AWS Glue complements S3 by providing a fully managed ETL service. Glue automates data discovery, schema management, and transformation workflows, enabling organizations to prepare raw data for analysis or machine learning tasks without extensive manual intervention. The Glue Data Catalog also serves as a centralized metadata repository, improving data governance and discoverability across the organization.

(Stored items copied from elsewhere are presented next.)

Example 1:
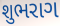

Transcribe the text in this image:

શુભરાગ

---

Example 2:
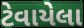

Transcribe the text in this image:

ટેવાયેલા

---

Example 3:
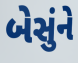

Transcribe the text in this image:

બેસુંને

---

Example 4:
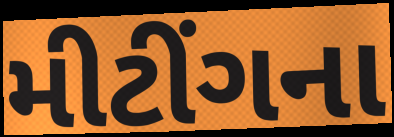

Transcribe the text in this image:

મીટીંગના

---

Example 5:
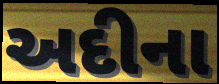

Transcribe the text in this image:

અદીના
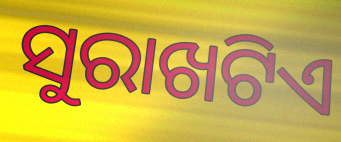
ସୁରାଖଟିଏ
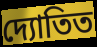
দ্যোতিত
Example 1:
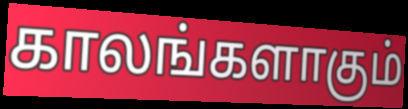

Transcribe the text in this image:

காலங்களாகும்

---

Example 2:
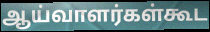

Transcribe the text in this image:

ஆய்வாளர்கள்கூட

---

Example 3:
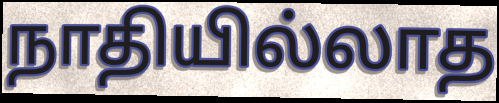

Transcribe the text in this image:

நாதியில்லாத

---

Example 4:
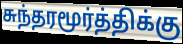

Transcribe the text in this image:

சுந்தரமூர்த்திக்கு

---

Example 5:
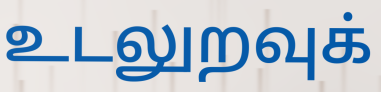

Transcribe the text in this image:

உடலுறவுக்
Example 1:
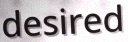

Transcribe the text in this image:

desired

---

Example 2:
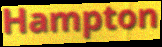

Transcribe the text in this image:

Hampton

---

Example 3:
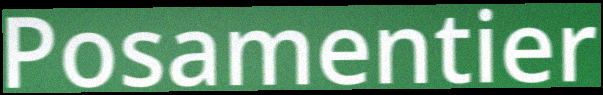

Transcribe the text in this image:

Posamentier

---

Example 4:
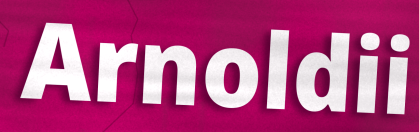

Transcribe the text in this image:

Arnoldii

For analytics, Amazon Athena allows users to run serverless SQL queries directly against data stored in S3. This eliminates the need to provision or manage servers while providing the ability to perform ad-hoc querying and analysis on massive datasets. Athena integrates seamlessly with Glue, ensuring that data schemas are up-to-date and queries are optimized for performance.

Machine learning workloads are supported by Amazon SageMaker, which enables model building, training, and deployment at scale. SageMaker integrates with data stored in S3 and cataloged through Glue, allowing seamless transitions from raw data to predictive modeling. Organizations can leverage SageMaker for real-time, batch, or custom ML workflows, supporting a wide range of intelligent analytics applications.

Together, S3, Glue, Athena, and SageMaker form a robust, flexible, and scalable data lake platform. This combination enables organizations to perform ETL, ad-hoc querying, and advanced machine learning on diverse datasets, supporting both batch and real-time analytics. By integrating storage, transformation, analysis, and ML capabilities into a single ecosystem, AWS provides a modern solution for organizations seeking to extract actionable insights from their data efficiently and securely.